New alcohol policy measures should be considered to reduce alcohol-related ambulance calls and prevent a return to pre-pandemic levels, a study from Scotland suggests.
Researchers at the University of Stirling found that calls from the Scottish Ambulance Service related to alcohol consumption at licensed premises declined significantly during the first lockdown in 2020, but were replaced relatively quickly by calls related to the alcohol in homes.
The researchers have therefore suggested measures such as increasing the minimum unit price of store-bought alcohol to reduce consumption in households without affecting prices in bars, and they are also proposing restrictions on online sales.
Professor Niamh Fitzgerald, director of the Institute for Social Marketing and Health in Stirling, which led the study, said: Closures and curfews, which have helped reduce the spread of the virus.
“However, we know that these restrictions have also led many people to drink more alcohol at home. Looking at frontline data from the NHS – the Scottish Ambulance Service – and adjusting for the fact that ambulance calls declined during this period for other reasons, our study shows that there have been reductions disproportionate short-term alcohol-related calls in April and May 2020, when licensed premises were closed, compared to the previous year.
“It was a situation paramedics described as a welcome break from the hostile and alcohol-fueled scenes experienced in cities on the weekend evenings before the pandemic. However, we also identified public health risks caused by the increase in alcohol consumption in the home during this period – these night calls being quickly replaced by all alcohol-related ambulance calls. days of the week, possibly related to alcohol consumption at home.
She added: ‘Our findings suggest that policymakers here in Scotland, as well as in the UK and abroad, need to think about how to build on the lessons learned during the pandemic. As the nighttime economy picks up, how can we avoid a return to pre-pandemic levels of alcohol-related calls resulting from the nighttime economy, but also reduce the calls and damage from drinking? alcohol at home? “
Researchers found that the total number of ambulance calls for all causes between March and June 2020 – when the lockdown was in place – decreased from the previous year.
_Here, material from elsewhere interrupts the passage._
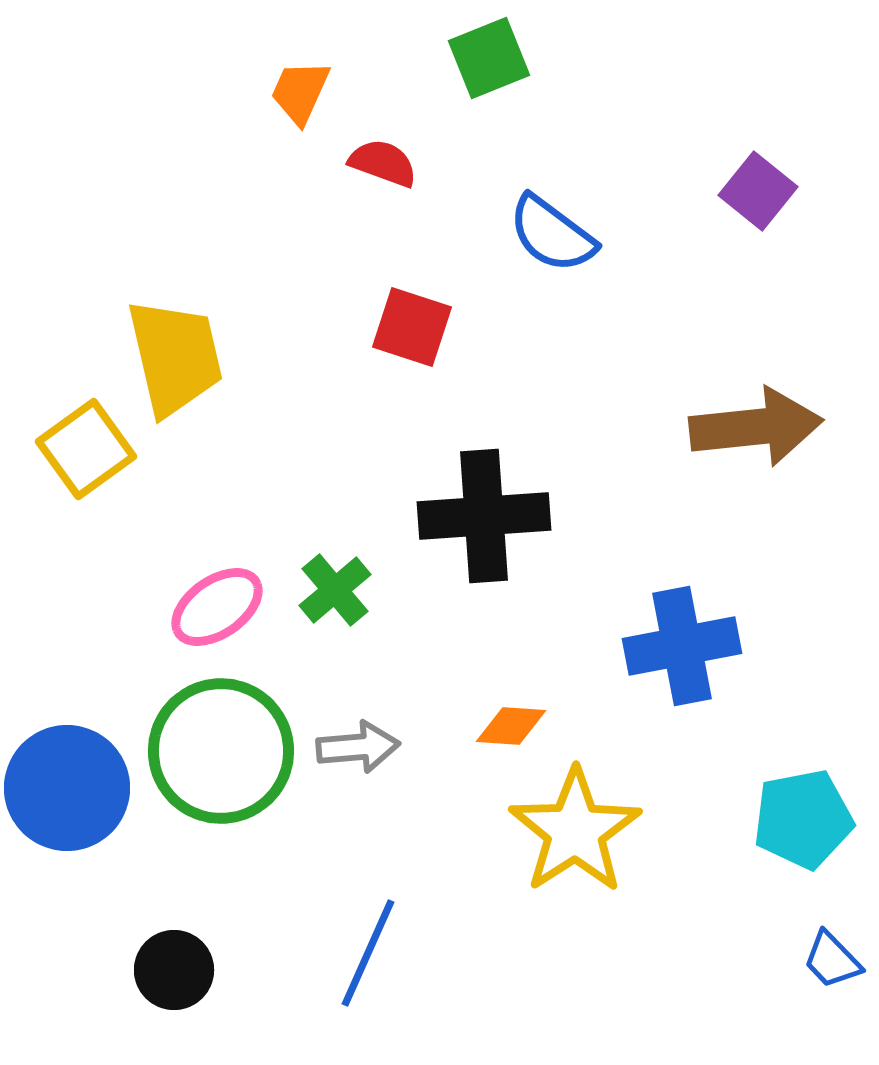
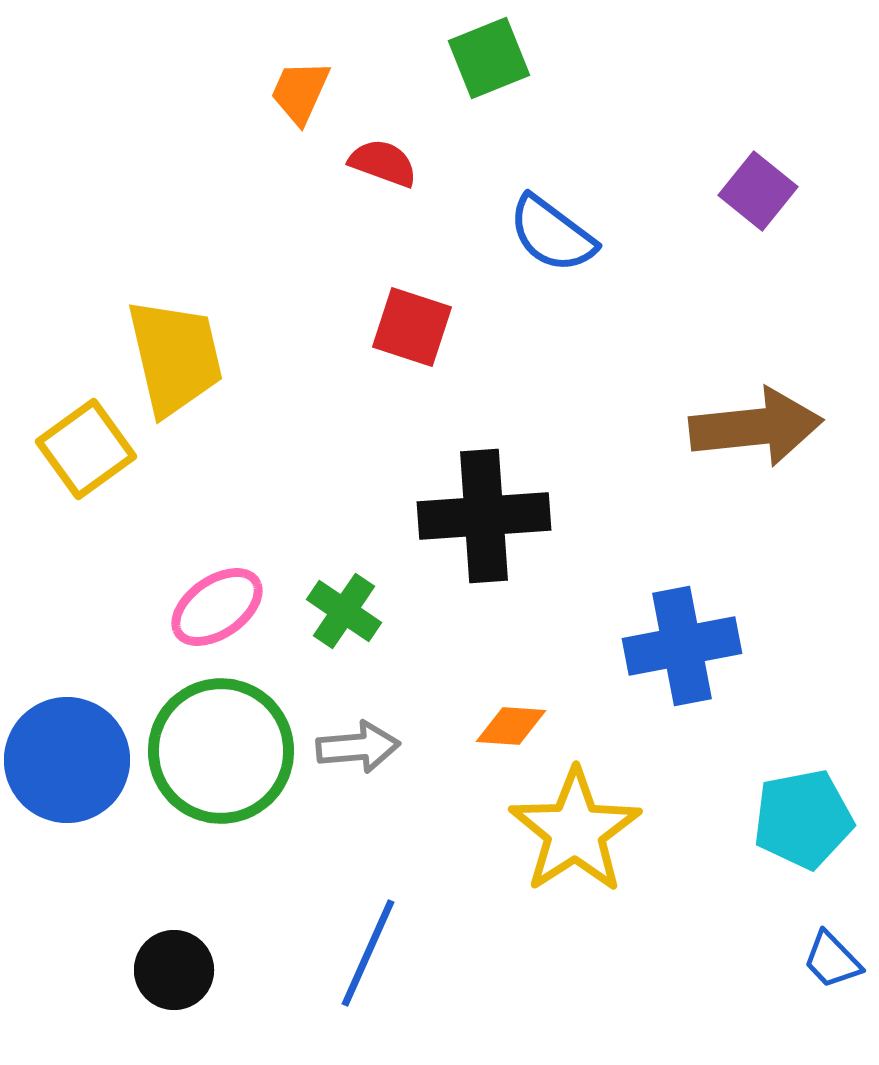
green cross: moved 9 px right, 21 px down; rotated 16 degrees counterclockwise
blue circle: moved 28 px up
However, alcohol-related calls fell much more sharply – with a 23.9% reduction in April 2020 compared to the same period in 2019.
The drop was even more pronounced on weekends – down 31.8% – and on weekend nights, down 48.9%.
After April, despite the closure of licensed establishments, the proportion of alcohol-related calls gradually began to return to pre-lockdown levels.
The new document, Lockdown and Licensed Premises: Covid-19 Lessons for Alcohol Policy, is published in Drug and Alcohol Review.
Public Health Minister Maree Todd said the Scottish government continues to look for ways to reduce alcohol consumption.
“I am determined to build on the progress we have already made and will consult next year on potential restrictions on alcohol advertising and promotion,” she said. “We remain absolutely committed to ensuring that the minimum unit price (MUP) level remains effective in reducing damage.”
Ms Todd said the Scottish government was gathering evidence to analyze the impact of MUP since its introduction, with a final report from Public Health Scotland due in 2023.